Kurzfristige Wechselkursprognosen auf Basis der Kaufkraftparität besser als ihr Ruf

Die Theorie der Kaufkraftparität ist insbesondere in der Wissenschaft ein seit Jahrzehnten etabliertes Konzept, um einen „angemessenen Wechselkurs“ zweier Währungen zu bestimmen. In der Praxis wird der Ansatz vorrangig angewandt, um mögliche Fehlbewertungen an den Devisenmärkten zu erfassen und ein sich daraus ergebendes Korrekturpotenzial in der längeren Frist, d.h. über mehrere Jahre hinweg, abzuleiten.

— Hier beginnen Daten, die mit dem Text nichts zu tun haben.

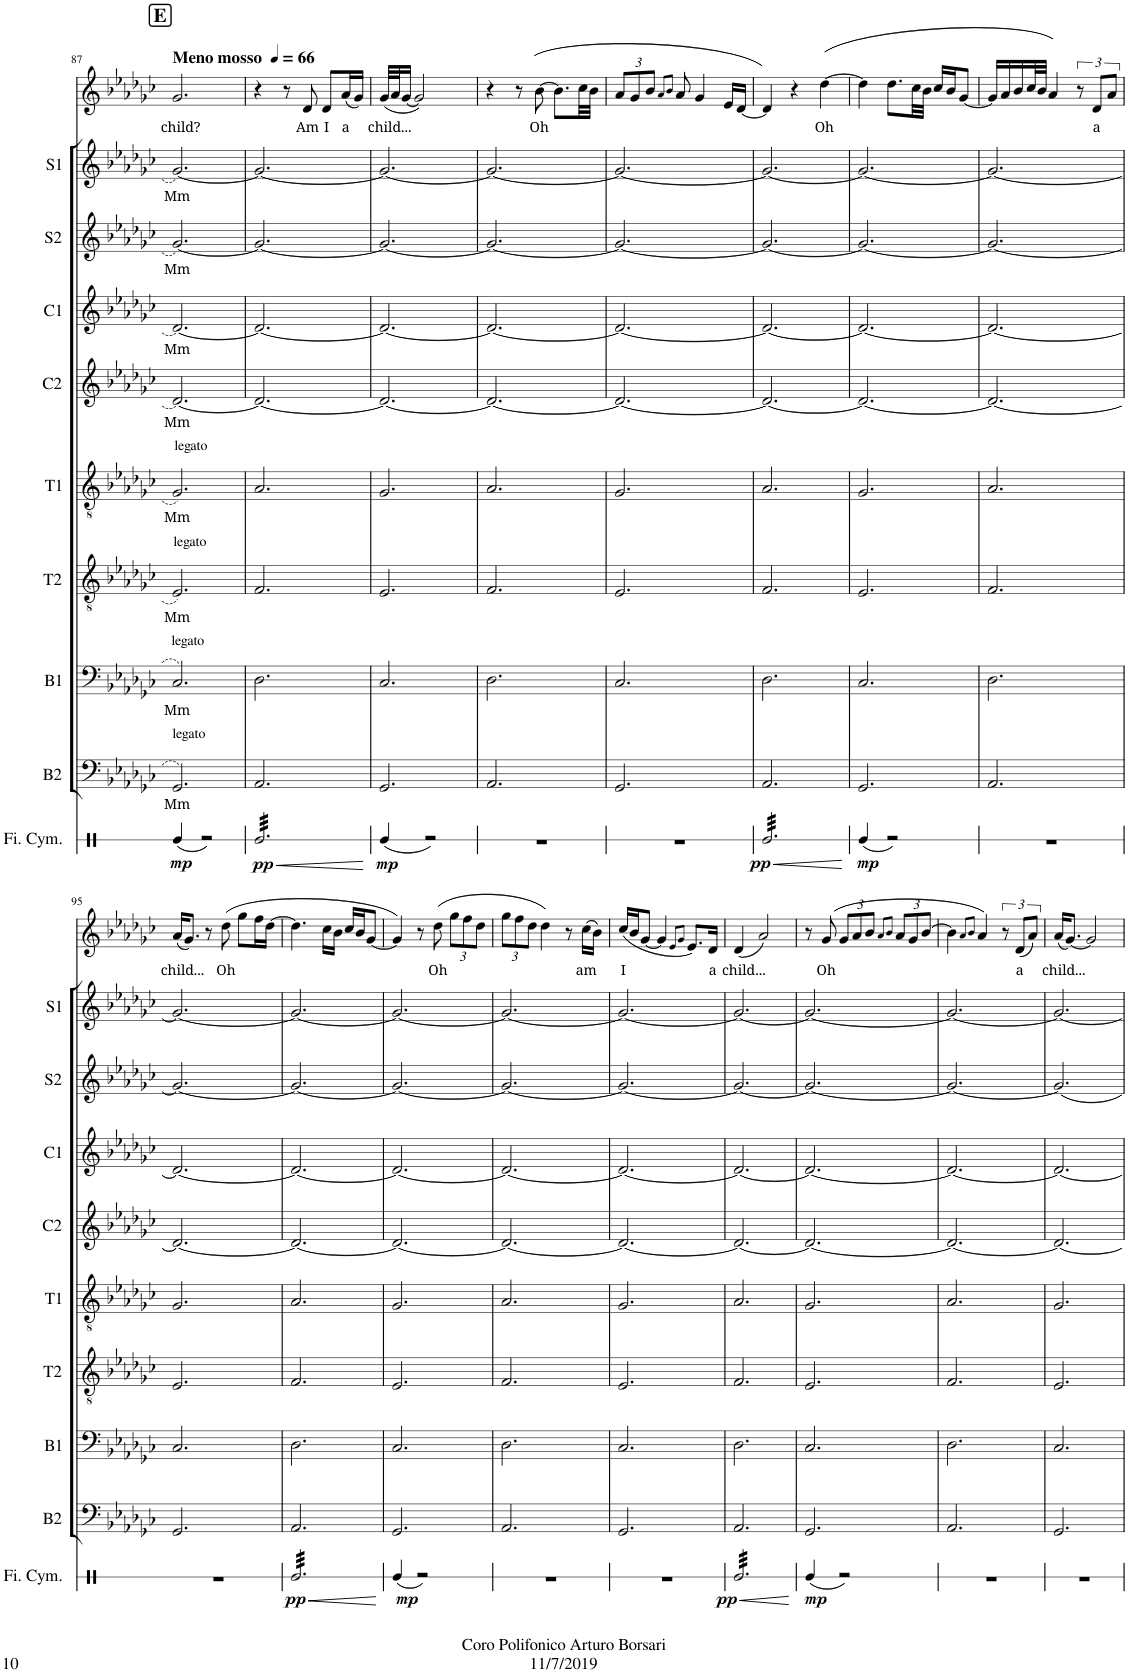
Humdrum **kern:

**kern	**text	**kern	**text	**kern	**text	**kern	**text	**kern	**text	**kern	**text	**kern	**text	**kern	**text	**kern	**text
*part9	*part9	*part8	*part8	*part7	*part7	*part6	*part6	*part5	*part5	*part4	*part4	*part3	*part3	*part2	*part2	*part1	*part1
*staff9	*staff9	*staff8	*staff8	*staff7	*staff7	*staff6	*staff6	*staff5	*staff5	*staff4	*staff4	*staff3	*staff3	*staff2	*staff2	*staff1	*staff1
*I"B2	*	*I"B1	*	*I"T2	*	*I"T1	*	*I"C2	*	*I"C1	*	*I"S2	*	*I"S1	*	*I"Solo	*
*I'B2	*	*I'B1	*	*I'T2	*	*I'T1	*	*I'C2	*	*I'C1	*	*I'S2	*	*I'S1	*	*	*
!!LO:PB:g=z
*clefF4	*	*clefF4	*	*clefGv2	*	*clefGv2	*	*clefG2	*	*clefG2	*	*clefG2	*	*clefG2	*	*clefG2	*
*	*	*	*	*	*	*	*	*	*	*	*	*Trd1c2	*	*Trd1c2	*	*Trd1c2	*
*k[b-e-a-d-g-c-]	*	*k[b-e-a-d-g-c-]	*	*k[b-e-a-d-g-c-]	*	*k[b-e-a-d-g-c-]	*	*k[b-e-a-d-g-c-]	*	*k[b-e-a-d-g-c-]	*	*k[b-e-a-d-g-c-]	*	*k[b-e-a-d-g-c-]	*	*k[b-e-a-d-g-c-]	*
*M3/4	*	*M3/4	*	*M3/4	*	*M3/4	*	*M3/4	*	*M3/4	*	*M3/4	*	*M3/4	*	*M3/4	*
*MM66	*	*MM66	*	*MM66	*	*MM66	*	*MM66	*	*MM66	*	*MM66	*	*MM66	*	*MM66	*
!!LO:REH:place=s1:a:B:cj:fs=14:t=E
=87	=87	=87	=87	=87	=87	=87	=87	=87	=87	=87	=87	=87	=87	=87	=87	=87	=87
!	!	!	!	!	!	!	!	!	!	!	!	!	!	!	!	!LO:TX:a:B:t=Meno mosso	!
!	!	!	!	!	!	!LO:TX:a:t=legato	!	!	!	!	!	!	!	!	!	!	!
!	!	!	!	!LO:TX:a:t=legato	!	!	!	!	!	!	!	!	!	!	!	!	!
!	!	!LO:TX:a:t=legato	!	!	!	!	!	!	!	!	!	!	!	!	!	!	!
!LO:TX:a:t=legato	!	!	!	!	!	!	!	!	!	!	!	!	!	!	!	!	!
!	!LO:LY:b	!	!LO:LY:b	!	!LO:LY:b	!	!LO:LY:b	!	!LO:LY:b	!	!LO:LY:b	!	!LO:LY:b	!	!LO:LY:b	!	!LO:LY:b
2.GG-/	Mm	2.C-/	Mm	2.E-/	Mm	2.G-/	Mm	2.d-/_	Mm	2.d-/_	Mm	[2.g-/	Mm	[2.g-/	Mm	2.g-/	child?
=88	=88	=88	=88	=88	=88	=88	=88	=88	=88	=88	=88	=88	=88	=88	=88	=88	=88
2.AA-/	.	2.D-\	.	2.F/	.	2.A-/	.	2.d-/_	.	2.d-/_	.	2.g-/_	.	2.g-/_	.	4r	.
.	.	.	.	.	.	.	.	.	.	.	.	.	.	.	.	8r	.
!	!	!	!	!	!	!	!	!	!	!	!	!	!	!	!	!	!LO:LY:b
.	.	.	.	.	.	.	.	.	.	.	.	.	.	.	.	8d-/	Am
!	!	!	!	!	!	!	!	!	!	!	!	!	!	!	!	!	!LO:LY:b
.	.	.	.	.	.	.	.	.	.	.	.	.	.	.	.	8d-/L	I
!	!	!	!	!	!	!	!	!	!	!	!	!	!	!	!	!	!LO:LY:b
.	.	.	.	.	.	.	.	.	.	.	.	.	.	.	.	(16a-/L	a
.	.	.	.	.	.	.	.	.	.	.	.	.	.	.	.	16g-/JJ)	.
=89	=89	=89	=89	=89	=89	=89	=89	=89	=89	=89	=89	=89	=89	=89	=89	=89	=89
!	!	!	!	!	!	!	!	!	!	!	!	!	!	!	!	!	!LO:LY:b
2.GG-/	.	2.C-/	.	2.E-/	.	2.G-/	.	2.d-/_	.	2.d-/_	.	2.g-/_	.	2.g-/_	.	(32g-/LLL	child...
.	.	.	.	.	.	.	.	.	.	.	.	.	.	.	.	32a-/J	.
.	.	.	.	.	.	.	.	.	.	.	.	.	.	.	.	[16g-/JJ	.
.	.	.	.	.	.	.	.	.	.	.	.	.	.	.	.	2g-/])	.
.	.	.	.	.	.	.	.	.	.	.	.	.	.	.	.	8ryy	.
=90	=90	=90	=90	=90	=90	=90	=90	=90	=90	=90	=90	=90	=90	=90	=90	=90	=90
2.AA-/	.	2.D-\	.	2.F/	.	2.A-/	.	2.d-/_	.	2.d-/_	.	2.g-/_	.	2.g-/_	.	4r	.
.	.	.	.	.	.	.	.	.	.	.	.	.	.	.	.	8r	.
!	!	!	!	!	!	!	!	!	!	!	!	!	!	!	!	!	!LO:LY:b
.	.	.	.	.	.	.	.	.	.	.	.	.	.	.	.	([8b-\	Oh
.	.	.	.	.	.	.	.	.	.	.	.	.	.	.	.	8.b-\L]	.
.	.	.	.	.	.	.	.	.	.	.	.	.	.	.	.	32cc-\LL	.
.	.	.	.	.	.	.	.	.	.	.	.	.	.	.	.	32b-\JJJ	.
=91	=91	=91	=91	=91	=91	=91	=91	=91	=91	=91	=91	=91	=91	=91	=91	=91	=91
*	*	*	*	*	*	*	*	*	*	*	*	*	*	*	*	*Xbrackettup	*
2.GG-/	.	2.C-/	.	2.E-/	.	2.G-/	.	2.d-/_	.	2.d-/_	.	2.g-/_	.	2.g-/_	.	12a-/L	.
.	.	.	.	.	.	.	.	.	.	.	.	.	.	.	.	12g-/	.
.	.	.	.	.	.	.	.	.	.	.	.	.	.	.	.	12b-/J	.
.	.	.	.	.	.	.	.	.	.	.	.	.	.	.	.	8qa-/L	.
.	.	.	.	.	.	.	.	.	.	.	.	.	.	.	.	8qb-/J	.
.	.	.	.	.	.	.	.	.	.	.	.	.	.	.	.	8a-/	.
.	.	.	.	.	.	.	.	.	.	.	.	.	.	.	.	4g-/	.
.	.	.	.	.	.	.	.	.	.	.	.	.	.	.	.	16e-/LL	.
.	.	.	.	.	.	.	.	.	.	.	.	.	.	.	.	[16d-/JJ	.
=92	=92	=92	=92	=92	=92	=92	=92	=92	=92	=92	=92	=92	=92	=92	=92	=92	=92
2.AA-/	.	2.D-\	.	2.F/	.	2.A-/	.	2.d-/_	.	2.d-/_	.	2.g-/_	.	2.g-/_	.	4d-/])	.
.	.	.	.	.	.	.	.	.	.	.	.	.	.	.	.	4r	.
!	!	!	!	!	!	!	!	!	!	!	!	!	!	!	!	!	!LO:LY:b
.	.	.	.	.	.	.	.	.	.	.	.	.	.	.	.	([4dd-\	Oh
=93	=93	=93	=93	=93	=93	=93	=93	=93	=93	=93	=93	=93	=93	=93	=93	=93	=93
2.GG-/	.	2.C-/	.	2.E-/	.	2.G-/	.	2.d-/_	.	2.d-/_	.	2.g-/_	.	2.g-/_	.	4dd-\]	.
.	.	.	.	.	.	.	.	.	.	.	.	.	.	.	.	8.dd-\L	.
.	.	.	.	.	.	.	.	.	.	.	.	.	.	.	.	32cc-\LL	.
.	.	.	.	.	.	.	.	.	.	.	.	.	.	.	.	32b-\JJJ	.
.	.	.	.	.	.	.	.	.	.	.	.	.	.	.	.	16cc-/LL	.
.	.	.	.	.	.	.	.	.	.	.	.	.	.	.	.	16b-/J	.
.	.	.	.	.	.	.	.	.	.	.	.	.	.	.	.	[8g-/J	.
=94	=94	=94	=94	=94	=94	=94	=94	=94	=94	=94	=94	=94	=94	=94	=94	=94	=94
2.AA-/	.	2.D-\	.	2.F/	.	2.A-/	.	2.d-/_	.	2.d-/_	.	2.g-/_	.	2.g-/_	.	16g-/LL]	.
.	.	.	.	.	.	.	.	.	.	.	.	.	.	.	.	16a-/	.
.	.	.	.	.	.	.	.	.	.	.	.	.	.	.	.	16b-/	.
.	.	.	.	.	.	.	.	.	.	.	.	.	.	.	.	32cc-/L	.
.	.	.	.	.	.	.	.	.	.	.	.	.	.	.	.	32b-/JJJ	.
.	.	.	.	.	.	.	.	.	.	.	.	.	.	.	.	4a-/)	.
*	*	*	*	*	*	*	*	*	*	*	*	*	*	*	*	*brackettup	*
.	.	.	.	.	.	.	.	.	.	.	.	.	.	.	.	12r	.
!	!	!	!	!	!	!	!	!	!	!	!	!	!	!	!	!	!LO:LY:b
.	.	.	.	.	.	.	.	.	.	.	.	.	.	.	.	12d-/L	a
.	.	.	.	.	.	.	.	.	.	.	.	.	.	.	.	12a-/J	.
!!LO:LB:g=z
=95	=95	=95	=95	=95	=95	=95	=95	=95	=95	=95	=95	=95	=95	=95	=95	=95	=95
!	!	!	!	!	!	!	!	!	!	!	!	!	!	!	!	!	!LO:LY:b
2.GG-/	.	2.C-/	.	2.E-/	.	2.G-/	.	2.d-/_	.	2.d-/_	.	2.g-/_	.	2.g-/_	.	(16a-/KL	child...
.	.	.	.	.	.	.	.	.	.	.	.	.	.	.	.	8.g-/J)	.
.	.	.	.	.	.	.	.	.	.	.	.	.	.	.	.	8r	.
!	!	!	!	!	!	!	!	!	!	!	!	!	!	!	!	!	!LO:LY:b
.	.	.	.	.	.	.	.	.	.	.	.	.	.	.	.	(8dd-\	Oh
.	.	.	.	.	.	.	.	.	.	.	.	.	.	.	.	8gg-\L	.
.	.	.	.	.	.	.	.	.	.	.	.	.	.	.	.	16ff\L	.
.	.	.	.	.	.	.	.	.	.	.	.	.	.	.	.	[16dd-\JJ	.
=96	=96	=96	=96	=96	=96	=96	=96	=96	=96	=96	=96	=96	=96	=96	=96	=96	=96
2.AA-/	.	2.D-\	.	2.F/	.	2.A-/	.	2.d-/_	.	2.d-/_	.	2.g-/_	.	2.g-/_	.	4.dd-\]	.
.	.	.	.	.	.	.	.	.	.	.	.	.	.	.	.	16cc-\LL	.
.	.	.	.	.	.	.	.	.	.	.	.	.	.	.	.	16b-\JJ	.
.	.	.	.	.	.	.	.	.	.	.	.	.	.	.	.	16cc-/LL	.
.	.	.	.	.	.	.	.	.	.	.	.	.	.	.	.	16b-/J	.
.	.	.	.	.	.	.	.	.	.	.	.	.	.	.	.	[8g-/J	.
=97	=97	=97	=97	=97	=97	=97	=97	=97	=97	=97	=97	=97	=97	=97	=97	=97	=97
2.GG-/	.	2.C-/	.	2.E-/	.	2.G-/	.	2.d-/_	.	2.d-/_	.	2.g-/_	.	2.g-/_	.	4g-/])	.
.	.	.	.	.	.	.	.	.	.	.	.	.	.	.	.	8r	.
!	!	!	!	!	!	!	!	!	!	!	!	!	!	!	!	!	!LO:LY:b
.	.	.	.	.	.	.	.	.	.	.	.	.	.	.	.	(8dd-\	Oh
*	*	*	*	*	*	*	*	*	*	*	*	*	*	*	*	*Xbrackettup	*
.	.	.	.	.	.	.	.	.	.	.	.	.	.	.	.	12gg-\L	.
.	.	.	.	.	.	.	.	.	.	.	.	.	.	.	.	12ff\	.
.	.	.	.	.	.	.	.	.	.	.	.	.	.	.	.	12dd-\J	.
=98	=98	=98	=98	=98	=98	=98	=98	=98	=98	=98	=98	=98	=98	=98	=98	=98	=98
2.AA-/	.	2.D-\	.	2.F/	.	2.A-/	.	2.d-/_	.	2.d-/_	.	2.g-/_	.	2.g-/_	.	12gg-\L	.
.	.	.	.	.	.	.	.	.	.	.	.	.	.	.	.	12ff\	.
.	.	.	.	.	.	.	.	.	.	.	.	.	.	.	.	12dd-\J	.
.	.	.	.	.	.	.	.	.	.	.	.	.	.	.	.	4dd-\)	.
.	.	.	.	.	.	.	.	.	.	.	.	.	.	.	.	8r	.
!	!	!	!	!	!	!	!	!	!	!	!	!	!	!	!	!	!LO:LY:b
.	.	.	.	.	.	.	.	.	.	.	.	.	.	.	.	(16cc-\LL	am
.	.	.	.	.	.	.	.	.	.	.	.	.	.	.	.	16b-\JJ)	.
=99	=99	=99	=99	=99	=99	=99	=99	=99	=99	=99	=99	=99	=99	=99	=99	=99	=99
!	!	!	!	!	!	!	!	!	!	!	!	!	!	!	!	!	!LO:LY:b
2.GG-/	.	2.C-/	.	2.E-/	.	2.G-/	.	2.d-/_	.	2.d-/_	.	2.g-/_	.	2.g-/_	.	(16cc-/LL	I
.	.	.	.	.	.	.	.	.	.	.	.	.	.	.	.	16b-/J	.
.	.	.	.	.	.	.	.	.	.	.	.	.	.	.	.	[8g-/J	.
.	.	.	.	.	.	.	.	.	.	.	.	.	.	.	.	4g-/]	.
.	.	.	.	.	.	.	.	.	.	.	.	.	.	.	.	8qe-/L	.
.	.	.	.	.	.	.	.	.	.	.	.	.	.	.	.	8qg-/J	.
.	.	.	.	.	.	.	.	.	.	.	.	.	.	.	.	8.e-/L)	.
!	!	!	!	!	!	!	!	!	!	!	!	!	!	!	!	!	!LO:LY:b
.	.	.	.	.	.	.	.	.	.	.	.	.	.	.	.	16d-/Jk	a
=100	=100	=100	=100	=100	=100	=100	=100	=100	=100	=100	=100	=100	=100	=100	=100	=100	=100
!	!	!	!	!	!	!	!	!	!	!	!	!	!	!	!	!	!LO:LY:b
2.AA-/	.	2.D-\	.	2.F/	.	2.A-/	.	2.d-/_	.	2.d-/_	.	2.g-/_	.	2.g-/_	.	(4d-/	child...
.	.	.	.	.	.	.	.	.	.	.	.	.	.	.	.	2a-/)	.
=101	=101	=101	=101	=101	=101	=101	=101	=101	=101	=101	=101	=101	=101	=101	=101	=101	=101
2.GG-/	.	2.C-/	.	2.E-/	.	2.G-/	.	2.d-/_	.	2.d-/_	.	2.g-/_	.	2.g-/_	.	8r	.
!	!	!	!	!	!	!	!	!	!	!	!	!	!	!	!	!	!LO:LY:b
.	.	.	.	.	.	.	.	.	.	.	.	.	.	.	.	(8g-/	Oh
.	.	.	.	.	.	.	.	.	.	.	.	.	.	.	.	12g-/L	.
.	.	.	.	.	.	.	.	.	.	.	.	.	.	.	.	12a-/	.
.	.	.	.	.	.	.	.	.	.	.	.	.	.	.	.	12b-/J	.
.	.	.	.	.	.	.	.	.	.	.	.	.	.	.	.	8qa-/L	.
.	.	.	.	.	.	.	.	.	.	.	.	.	.	.	.	8qb-/J	.
.	.	.	.	.	.	.	.	.	.	.	.	.	.	.	.	12a-/L	.
.	.	.	.	.	.	.	.	.	.	.	.	.	.	.	.	12g-/	.
.	.	.	.	.	.	.	.	.	.	.	.	.	.	.	.	[12b-/J	.
=102	=102	=102	=102	=102	=102	=102	=102	=102	=102	=102	=102	=102	=102	=102	=102	=102	=102
2.AA-/	.	2.D-\	.	2.F/	.	2.A-/	.	2.d-/_	.	2.d-/_	.	2.g-/_	.	2.g-/_	.	4b-\]	.
.	.	.	.	.	.	.	.	.	.	.	.	.	.	.	.	8qa-/L	.
.	.	.	.	.	.	.	.	.	.	.	.	.	.	.	.	8qb-/J	.
.	.	.	.	.	.	.	.	.	.	.	.	.	.	.	.	4a-/)	.
*	*	*	*	*	*	*	*	*	*	*	*	*	*	*	*	*brackettup	*
.	.	.	.	.	.	.	.	.	.	.	.	.	.	.	.	12r	.
!	!	!	!	!	!	!	!	!	!	!	!	!	!	!	!	!	!LO:LY:b
.	.	.	.	.	.	.	.	.	.	.	.	.	.	.	.	(12d-/L	a
.	.	.	.	.	.	.	.	.	.	.	.	.	.	.	.	12a-/J)	.
=103	=103	=103	=103	=103	=103	=103	=103	=103	=103	=103	=103	=103	=103	=103	=103	=103	=103
!	!	!	!	!	!	!	!	!	!	!	!	!	!	!	!	!	!LO:LY:b
2.GG-/	.	2.C-/	.	2.E-/	.	2.G-/	.	2.d-/_	.	2.d-/_	.	2.g-/]	.	2.g-/_	.	(16a-/KL	child...
.	.	.	.	.	.	.	.	.	.	.	.	.	.	.	.	[8.g-/J)	.
.	.	.	.	.	.	.	.	.	.	.	.	.	.	.	.	2g-/]	.
=	=	=	=	=	=	=	=	=	=	=	=	=	=	=	=	=	=
*-	*-	*-	*-	*-	*-	*-	*-	*-	*-	*-	*-	*-	*-	*-	*-	*-	*-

Entgegen dieses gängigen Anwendungsbereichs kann die relative Kaufkraftparität auch einen Mehrwert zur Erstellung von kurzfristigeren Wechselkursprognosen bis zu einem Jahr liefern. Dies legt ein von uns entwickeltes Modell nahe. Bei der Umsetzung dieses Modells in die Praxis gilt es, die Paramater so festzulegen, dass einerseits möglichst konkrete Aussagen über einen Wechselkurs zu einem bestimmten Zeitpunkt in der Zukunft getroffen und andererseits eine angemessene Güte der Prognosen gewährleistet werden können. Beide Vorgaben können bei einer Glättung der Wechselkurse über einen Monat, einer Zeitspanne für die Preisniveauentwicklung von einem Jahr und einer Zwölfmonatsprognose für die Wechselkurse als erfüllt angesehen werden.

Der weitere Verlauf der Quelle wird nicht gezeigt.